O Conselho Nacional de Pesquisa Econômica Aplicada (National Council of Applied Economic Research) em Nova Delhi foi o local onde Nirmala Sitharaman fez esta declaração na terça-feira. Ela esclareceu que, com exceção de algumas posições, os direitos aduaneiros podem cair para indicadores de um único dígito até o orçamento de 2027-2028. Anteriormente, a racionalização das taxas foi realizada excluindo 13 bens.
A racionalização dos direitos aduaneiros é o próximo passo na agenda do governo após a conclusão de trabalhos semelhantes em impostos corporativos, imposto de renda e Imposto sobre Bens e Serviços (GST) nos últimos seis anos.
O governo já obteve sucesso na otimização das taxas básicas de direitos aduaneiros, reduzindo o número de categorias tarifárias para oito, incluindo a taxa 'zero'. No orçamento de FY26, sete taxas tarifárias foram eliminadas, complementando as sete taxas removidas no orçamento de FY24.
De acordo com as estimativas do governo, como resultado da racionalização realizada, a taxa média de direito aduaneiro na Índia caiu de 11,65% para 10,66%.
Discussão sobre a dívida pública
Além disso, comentando sobre a dívida pública da Índia, a ministra das Finanças enfatizou que o governo está fazendo esforços conscientes para atrair empréstimos exclusivamente com o objetivo de criar capital.
Sitharaman observou que nenhum país pode funcionar apenas com seus próprios recursos, mas é necessário ponderar cuidadosamente o volume, o tempo e o objetivo dos empréstimos. Ela acrescentou que os fundos arrecadados devem ser direcionados para a criação de ativos, pois isso gera dividendos.
Após a pandemia de Covid-19, o governo aumentou seus gastos de capital para estimular o efeito multiplicador na economia. Nos últimos cinco anos, o governo central quase triplicou seus gastos de capital.

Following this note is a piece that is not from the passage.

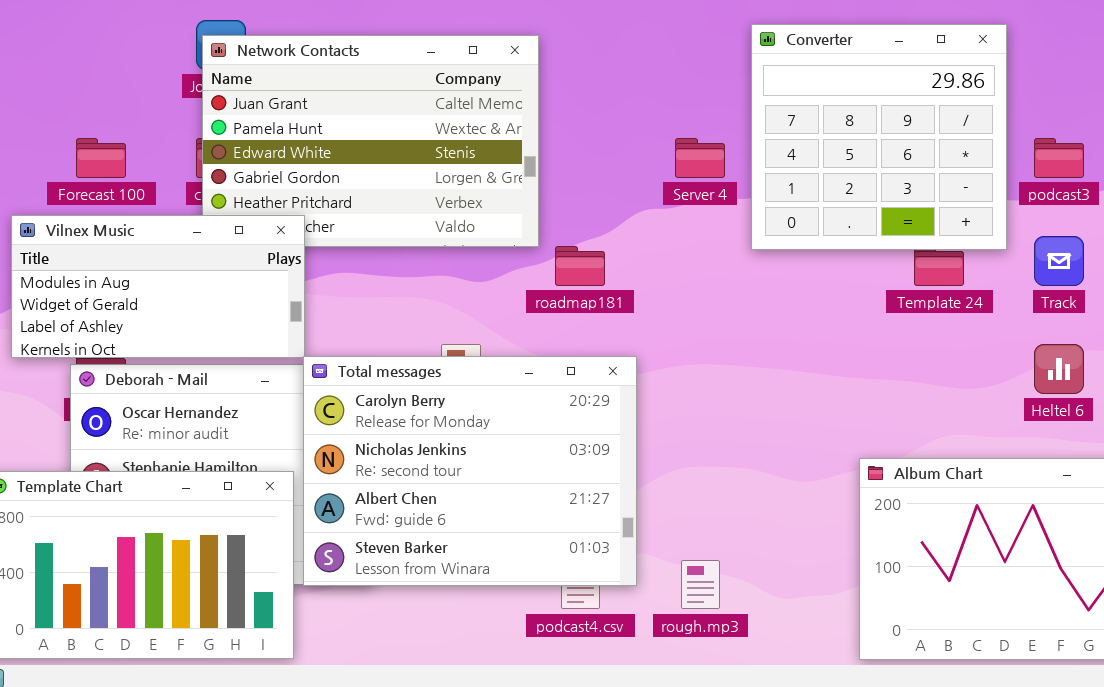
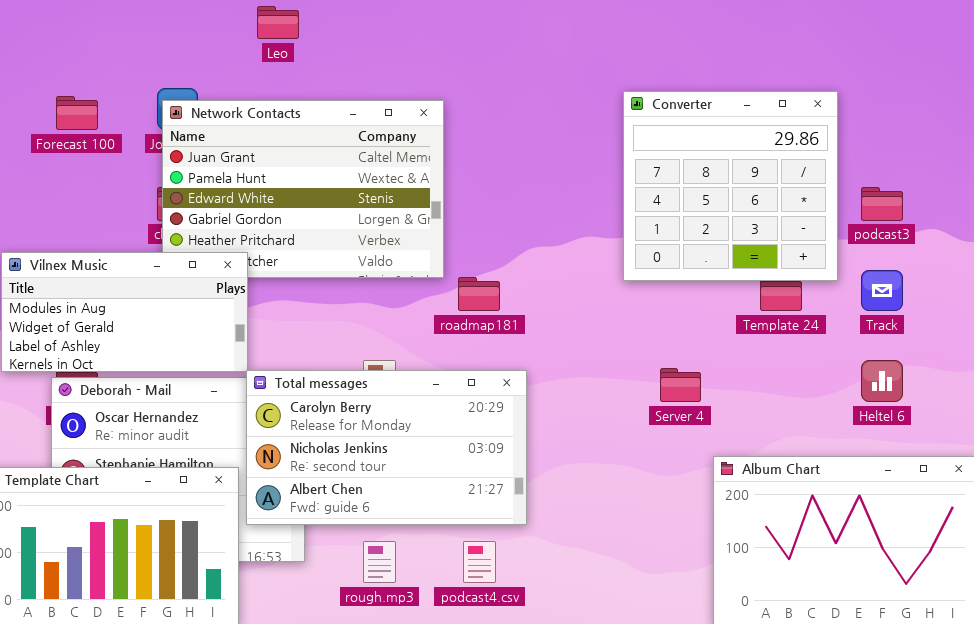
Forecast 100: [76,138,126,178] -> [56,96,98,130], moved
Server 4: [675,138,725,178] -> [660,368,701,402], moved
Total messages: [303,356,637,586] -> [246,370,527,525], resized
rough.mp3: [681,560,720,609] -> [363,541,396,583], moved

A ministra afirmou que foram os gastos públicos, mantidos por muitos anos com a certeza de que a economia indiana se beneficiaria deles, que ajudaram o setor privado a se ativar. Agora, as empresas privadas assumem riscos e investem fundos para aproveitar o crescimento observado na Índia.
Ela recomendou que os estados sigam a mesma abordagem — atrair financiamento para a criação de ativos. Ao mesmo tempo, alertou que é necessário gerenciar os empréstimos de forma consciente para que não se tornem um fardo para as gerações futuras.
A ministra também salientou que o crescimento anual da receita própria deve compensar o fardo da dívida para que ele diminua gradualmente. Foi mencionado que alguns estados recorreram ao Centro por ajuda na reestruturação da dívida e redução do ônus de juros, e o Ministério das Finanças trabalha com essas regiões sem citar seus nomes.
De acordo com o Fundo Monetário Internacional (FMI), a dívida pública total da Índia em 2026 era de 83,4%.